(LISTED RECORDS begins)
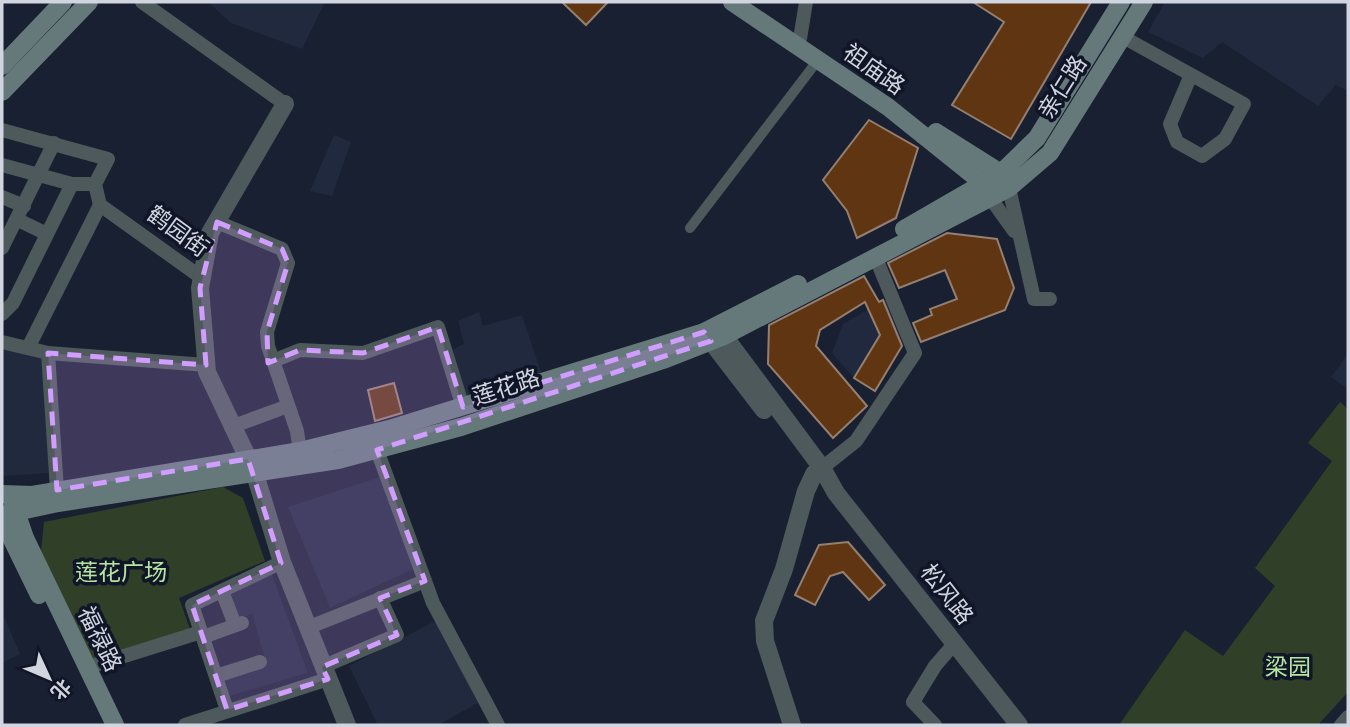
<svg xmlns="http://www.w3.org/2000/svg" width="1350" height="727" font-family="'Fira Sans','Noto Sans SC',sans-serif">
<rect width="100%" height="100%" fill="#192031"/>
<g fill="#21293e">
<polygon points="208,2 325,2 302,49 231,23"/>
<polygon points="1165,2 1348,2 1348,91 1336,85 1318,106 1222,42 1203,58 1148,32"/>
<polygon points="334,135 351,142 332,196 310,191"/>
<polygon points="886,299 905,341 875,391 854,378 832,353 843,324"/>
<polygon points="479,312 483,326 522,315 542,375 465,399 448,352 464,344 458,321"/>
<polygon points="2,348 42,356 49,473 2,476"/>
<polygon points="1348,354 1348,389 1331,377"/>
<polygon points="380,477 413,569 330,608 288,507"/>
<polygon points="271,572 308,673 229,696 225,678 266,662 252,614 236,620 226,593"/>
<polygon points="2,612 20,654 2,663"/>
<polygon points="437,620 478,703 438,725 378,725 349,666"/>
</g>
<g fill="#304028">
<polygon points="1340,402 1348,409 1348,692 1318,725 1119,725 1185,630 1223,656 1275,586 1255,568 1332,461 1308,443"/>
<polygon points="223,487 243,498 265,561 179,598 191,632 94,664 41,551 44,522"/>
</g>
<g fill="#5f3512" stroke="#947f70" stroke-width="2">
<polygon points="562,2 608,2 586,25"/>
<polygon points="973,2 1091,2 1011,139 952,105 1004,22"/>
<polygon points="869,120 918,148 896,218 857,238 847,211 823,180"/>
<polygon points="947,233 997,239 1014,288 1005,310 921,342 913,323 932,315 930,309 957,299 945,270 899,288 888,263"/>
<polygon points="864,276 879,302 883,300 902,346 875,391 854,378 880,335 865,302 820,330 816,346 867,406 833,438 768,364 769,325"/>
<polygon points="394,383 402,413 375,421 368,390"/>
<polygon points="848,542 885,585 869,600 843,572 830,576 815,605 795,595 819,545"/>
</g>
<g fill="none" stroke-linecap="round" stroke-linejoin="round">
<polyline stroke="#4d595a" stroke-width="10" points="690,228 818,60"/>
<g stroke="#4d595a" stroke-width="14">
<polyline points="142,2 285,104"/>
<polyline points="1123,37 1244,104 1225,139 1202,156 1177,142 1170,124 1191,75"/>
<polyline points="800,39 806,2"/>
<polyline points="2,130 108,159 95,184 100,205 202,278"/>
<polyline points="2,165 72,184 95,184"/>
<polyline points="1009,188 1034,299 1050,299"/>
<polyline points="2,197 24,206"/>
<polyline points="991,199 1014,231"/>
<polyline points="18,220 47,234"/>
<polyline points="217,222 282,249 288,263 267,332 268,346 297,431 300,451"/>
<polyline points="2,248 54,143"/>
<polyline points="2,314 13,303 72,184"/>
<polyline points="2,342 48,353 206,365"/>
<polyline points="28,348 100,205"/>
<polyline points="48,353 57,490"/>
<polyline points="273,361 300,350 363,353 438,327 463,407"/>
<polyline points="231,427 288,406"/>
<polyline points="377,450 433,603 498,725"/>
<polyline points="822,468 856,441 915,353 875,256"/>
<polyline points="222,591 235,625"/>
<polyline points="307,628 425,581"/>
<polyline points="203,637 242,623"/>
<polyline points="322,667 397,635 380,598"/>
<polyline points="86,668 201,632"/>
<polyline points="216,676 260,662"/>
<polyline points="227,710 192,605 282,562"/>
<polyline points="185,725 328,679"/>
<polyline points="935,725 913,702 935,666 954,644"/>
<polyline points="1341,725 1348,717"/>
</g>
<g stroke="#4d595a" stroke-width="18">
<polyline points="285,104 210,233 200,288 207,372 254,471 282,562 347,725"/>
<polyline points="704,332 764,410"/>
<polyline points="724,336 822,468 836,493 1019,725"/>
<polyline points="792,725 765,641 764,621 784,569 806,491 814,474 822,468"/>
</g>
<g stroke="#65797b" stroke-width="18">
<polyline points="732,2 888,107 984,184 988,194"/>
<polyline points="2,66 63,2"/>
<polyline points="2,92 89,2"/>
<polyline points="936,132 1001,173"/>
<polyline points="904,229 1001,173 1037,138 1121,2"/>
<polyline points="2,494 32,495 300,451 389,429 704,332 798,284"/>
<polyline points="13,503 25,538 115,725"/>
<polyline points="2,515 58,503 338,460 461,427 663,360 724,336 1009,188 1050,153 1144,2"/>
<polyline points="2,519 39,595"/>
</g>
</g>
<path fill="#d19dfe" fill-opacity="0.2" stroke="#d19dfe" stroke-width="5" stroke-dasharray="14 9" stroke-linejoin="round" d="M 217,222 L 282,249 L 288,263 L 267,332 L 268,363 L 300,350 L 363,353 L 438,327 L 463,407 L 704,332 L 711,341 L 377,450 L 425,581 L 380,598 L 397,635 L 322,667 L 328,679 L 227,710 L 192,605 L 281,563 L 248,459 L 57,490 L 48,353 L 206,365 L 200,288 Z"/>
<g text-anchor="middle" stroke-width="7" stroke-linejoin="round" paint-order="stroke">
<g font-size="23" fill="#d0d5e0" stroke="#101627">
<text transform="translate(874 69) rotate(35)" y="8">祖庙路</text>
<text transform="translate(1062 87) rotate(-58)" y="8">亲仁路</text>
<text transform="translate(178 231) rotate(36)" y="8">鹤园街</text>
<text transform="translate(506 387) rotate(-18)" y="8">莲花路</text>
<text transform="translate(947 594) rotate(52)" y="8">松风路</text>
<text transform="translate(100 639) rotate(64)" y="8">福禄路</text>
</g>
<g font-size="23" fill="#b5e59e" stroke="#101627">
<text x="121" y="580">莲花广场</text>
<text x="1288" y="675">梁园</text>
</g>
</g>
<rect width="1350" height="727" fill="none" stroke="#d0d5e0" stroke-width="7"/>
<g transform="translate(49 678) rotate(134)" stroke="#101627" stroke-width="5" paint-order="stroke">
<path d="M0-5L12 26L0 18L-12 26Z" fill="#d0d5e0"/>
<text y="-10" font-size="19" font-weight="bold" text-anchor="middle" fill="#d0d5e0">北</text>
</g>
</svg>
(LISTED RECORDS ends)
- _THE TASK_
Exact copy, no pictures: reproduce every entry shown above.

- _ANSWER BELOW_
<svg xmlns="http://www.w3.org/2000/svg" width="1350" height="727" font-family="'Fira Sans','Noto Sans SC',sans-serif">
<rect width="100%" height="100%" fill="#192031"/>
<g fill="#21293e">
<polygon points="208,2 325,2 302,49 231,23"/>
<polygon points="1165,2 1348,2 1348,91 1336,85 1318,106 1222,42 1203,58 1148,32"/>
<polygon points="334,135 351,142 332,196 310,191"/>
<polygon points="886,299 905,341 875,391 854,378 832,353 843,324"/>
<polygon points="479,312 483,326 522,315 542,375 465,399 448,352 464,344 458,321"/>
<polygon points="2,348 42,356 49,473 2,476"/>
<polygon points="1348,354 1348,389 1331,377"/>
<polygon points="380,477 413,569 330,608 288,507"/>
<polygon points="271,572 308,673 229,696 225,678 266,662 252,614 236,620 226,593"/>
<polygon points="2,612 20,654 2,663"/>
<polygon points="437,620 478,703 438,725 378,725 349,666"/>
</g>
<g fill="#304028">
<polygon points="1340,402 1348,409 1348,692 1318,725 1119,725 1185,630 1223,656 1275,586 1255,568 1332,461 1308,443"/>
<polygon points="223,487 243,498 265,561 179,598 191,632 94,664 41,551 44,522"/>
</g>
<g fill="#5f3512" stroke="#947f70" stroke-width="2">
<polygon points="562,2 608,2 586,25"/>
<polygon points="973,2 1091,2 1011,139 952,105 1004,22"/>
<polygon points="869,120 918,148 896,218 857,238 847,211 823,180"/>
<polygon points="947,233 997,239 1014,288 1005,310 921,342 913,323 932,315 930,309 957,299 945,270 899,288 888,263"/>
<polygon points="864,276 879,302 883,300 902,346 875,391 854,378 880,335 865,302 820,330 816,346 867,406 833,438 768,364 769,325"/>
<polygon points="394,383 402,413 375,421 368,390"/>
<polygon points="848,542 885,585 869,600 843,572 830,576 815,605 795,595 819,545"/>
</g>
<g fill="none" stroke-linecap="round" stroke-linejoin="round">
<polyline stroke="#4d595a" stroke-width="10" points="690,228 818,60"/>
<g stroke="#4d595a" stroke-width="14">
<polyline points="142,2 285,104"/>
<polyline points="1123,37 1244,104 1225,139 1202,156 1177,142 1170,124 1191,75"/>
<polyline points="800,39 806,2"/>
<polyline points="2,130 108,159 95,184 100,205 202,278"/>
<polyline points="2,165 72,184 95,184"/>
<polyline points="1009,188 1034,299 1050,299"/>
<polyline points="2,197 24,206"/>
<polyline points="991,199 1014,231"/>
<polyline points="18,220 47,234"/>
<polyline points="217,222 282,249 288,263 267,332 268,346 297,431 300,451"/>
<polyline points="2,248 54,143"/>
<polyline points="2,314 13,303 72,184"/>
<polyline points="2,342 48,353 206,365"/>
<polyline points="28,348 100,205"/>
<polyline points="48,353 57,490"/>
<polyline points="273,361 300,350 363,353 438,327 463,407"/>
<polyline points="231,427 288,406"/>
<polyline points="377,450 433,603 498,725"/>
<polyline points="822,468 856,441 915,353 875,256"/>
<polyline points="222,591 235,625"/>
<polyline points="307,628 425,581"/>
<polyline points="203,637 242,623"/>
<polyline points="322,667 397,635 380,598"/>
<polyline points="86,668 201,632"/>
<polyline points="216,676 260,662"/>
<polyline points="227,710 192,605 282,562"/>
<polyline points="185,725 328,679"/>
<polyline points="935,725 913,702 935,666 954,644"/>
<polyline points="1341,725 1348,717"/>
</g>
<g stroke="#4d595a" stroke-width="18">
<polyline points="285,104 210,233 200,288 207,372 254,471 282,562 347,725"/>
<polyline points="704,332 764,410"/>
<polyline points="724,336 822,468 836,493 1019,725"/>
<polyline points="792,725 765,641 764,621 784,569 806,491 814,474 822,468"/>
</g>
<g stroke="#65797b" stroke-width="18">
<polyline points="732,2 888,107 984,184 988,194"/>
<polyline points="2,66 63,2"/>
<polyline points="2,92 89,2"/>
<polyline points="936,132 1001,173"/>
<polyline points="904,229 1001,173 1037,138 1121,2"/>
<polyline points="2,494 32,495 300,451 389,429 704,332 798,284"/>
<polyline points="13,503 25,538 115,725"/>
<polyline points="2,515 58,503 338,460 461,427 663,360 724,336 1009,188 1050,153 1144,2"/>
<polyline points="2,519 39,595"/>
</g>
</g>
<path fill="#d19dfe" fill-opacity="0.2" stroke="#d19dfe" stroke-width="5" stroke-dasharray="14 9" stroke-linejoin="round" d="M 217,222 L 282,249 L 288,263 L 267,332 L 268,363 L 300,350 L 363,353 L 438,327 L 463,407 L 704,332 L 711,341 L 377,450 L 425,581 L 380,598 L 397,635 L 322,667 L 328,679 L 227,710 L 192,605 L 281,563 L 248,459 L 57,490 L 48,353 L 206,365 L 200,288 Z"/>
<g text-anchor="middle" stroke-width="7" stroke-linejoin="round" paint-order="stroke">
<g font-size="23" fill="#d0d5e0" stroke="#101627">
<text transform="translate(874 69) rotate(35)" y="8">祖庙路</text>
<text transform="translate(1062 87) rotate(-58)" y="8">亲仁路</text>
<text transform="translate(178 231) rotate(36)" y="8">鹤园街</text>
<text transform="translate(506 387) rotate(-18)" y="8">莲花路</text>
<text transform="translate(947 594) rotate(52)" y="8">松风路</text>
<text transform="translate(100 639) rotate(64)" y="8">福禄路</text>
</g>
<g font-size="23" fill="#b5e59e" stroke="#101627">
<text x="121" y="580">莲花广场</text>
<text x="1288" y="675">梁园</text>
</g>
</g>
<rect width="1350" height="727" fill="none" stroke="#d0d5e0" stroke-width="7"/>
<g transform="translate(49 678) rotate(134)" stroke="#101627" stroke-width="5" paint-order="stroke">
<path d="M0-5L12 26L0 18L-12 26Z" fill="#d0d5e0"/>
<text y="-10" font-size="19" font-weight="bold" text-anchor="middle" fill="#d0d5e0">北</text>
</g>
</svg>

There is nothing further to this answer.